Kőszegi capped his education with a diploma in something called “igazgatásszervezés” at the Államigazgatási Főiskola (College of State Administration). I had some difficulty finding out much about this mysterious degree in organization, but according to a list where students exchange thoughts on majors it is a low-level law school. In the original: “Szerintem ez a szak nem más, mint lebutított jog.”
If some of you thought that Gábor Borcsa-Turner’s prose left something to be desired, you should definitely take a look at Kőszegi’s autobiography that he submitted to the webmaster of the Hungarian parliament. It begins: 1964-wasn’t born in Dabas. And it goes downhill from there. Kőszegi can start a sentence in the third person singular and end it in the first person singular.
With this background Kőszegi was placed on several committees, including the Committee on Foreign Affairs and the Committee on Education, Science and Research. Both perfect fits. But he is also active in the Committee on National Affinity, a new committee set up to deal with the unification of the nation over borders, a topic most likely closer to his heart.
Once Népszabadság and several other papers reported on Kőszegi’s “unfortunate” statement Gabriella Selmeczi, spokeswoman for Fidesz, immediately announced that “Zoltán Kőszegi only voiced a presumably ill-considered private opinion” on the subject of revision. A few hours later the Foreign Ministry also issued a statement which made it clear that Kőszegi’s statement does not reflect the opinion of the Hungarian government. The statement emphasized that the Hungarian government strictly adheres to all the country’s international obligations and treaties signed with foreign powers. The statement did include, however, the Hungarian government’s insistence on the Szeklers receiving territorial autonomy in Romania.
Kőszegi certainly didn’t misspeak because he elaborated on his ideas to Index, a popular Internet paper.

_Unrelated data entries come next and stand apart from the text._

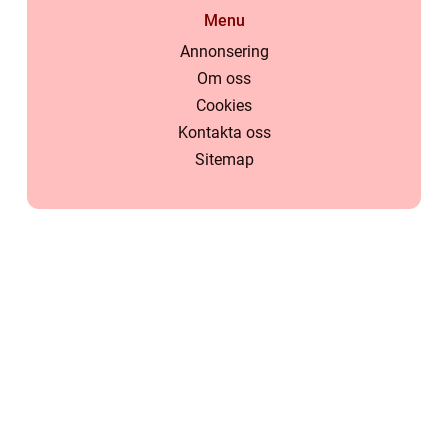
Menu
Annonsering
Om oss
Cookies
Kontakta oss
Sitemap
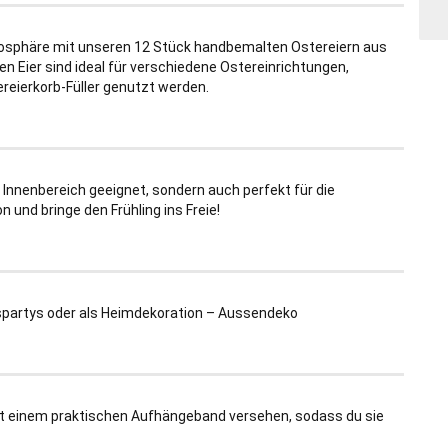
mosphäre mit unseren 12 Stück handbemalten Ostereiern aus
n Eier sind ideal für verschiedene Ostereinrichtungen,
reierkorb-Füller genutzt werden.
 Innenbereich geeignet, sondern auch perfekt für die
und bringe den Frühling ins Freie!
ngspartys oder als Heimdekoration – Aussendeko
mit einem praktischen Aufhängeband versehen, sodass du sie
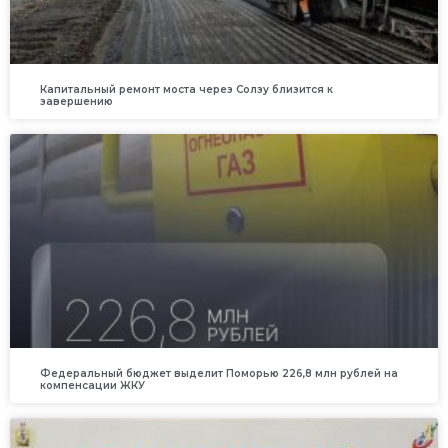
Капитальный ремонт моста через Солзу близится к
завершению
Федеральный бюджет выделит Поморью 226,8 млн рублей на
компенсации ЖКУ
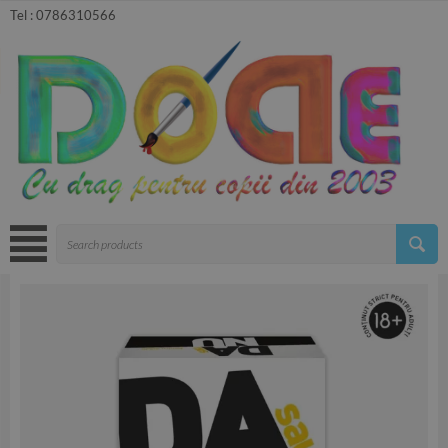
Tel :
0786310566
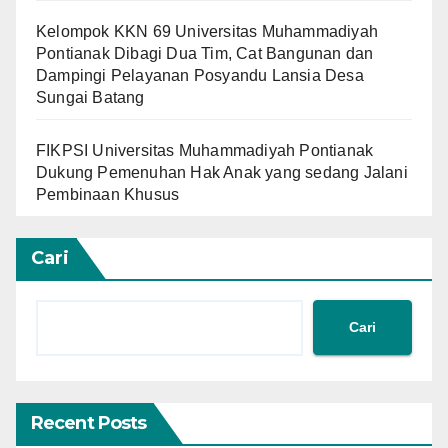
Kelompok KKN 69 Universitas Muhammadiyah
Pontianak Dibagi Dua Tim, Cat Bangunan dan
Dampingi Pelayanan Posyandu Lansia Desa
Sungai Batang
FIKPSI Universitas Muhammadiyah Pontianak
Dukung Pemenuhan Hak Anak yang sedang Jalani
Pembinaan Khusus
Cari
Cari
Recent Posts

He told the reporter that revision was unavoidable but he has “his private theories about the solution. It would be best if Transylvania became a separate country.” This is not exactly an original idea. It was bandied about on and off between the two world wars, and if it was not a viable proposition then, today it has even less of a chance of ever materializing. The Hungarians were in the minority in Transylvania already in 1920, and since then the Romanian majority has become even larger.
But let’s not be terribly surprised about all this ignorance. Forty-four percent of the adult population more or less knows the size of the territorial losses; in the younger generation only fourteen percent can even approximate the proper figures. More than half of the people in their twenties are convinced that the lost territories were overwhelmingly populated by Hungarians. A couple of days ago a young man phoned György Bolgár on this topic. Obviously the idea of peaceful revision appealed to him. But when Bolgár began telling him the facts and figures there was stunned silence on the other end. It was obvious that this young man had no idea that there were only about 150,000 Hungarians on the other side of the Ukrainian-Hungarian border. Maybe Hungarian school teachers should spend a little time on this very important subject in order to set these youngsters straight. And perhaps then we wouldn’t have so many ill-informed people, including Zoltán Kőszegi, Fidesz MP.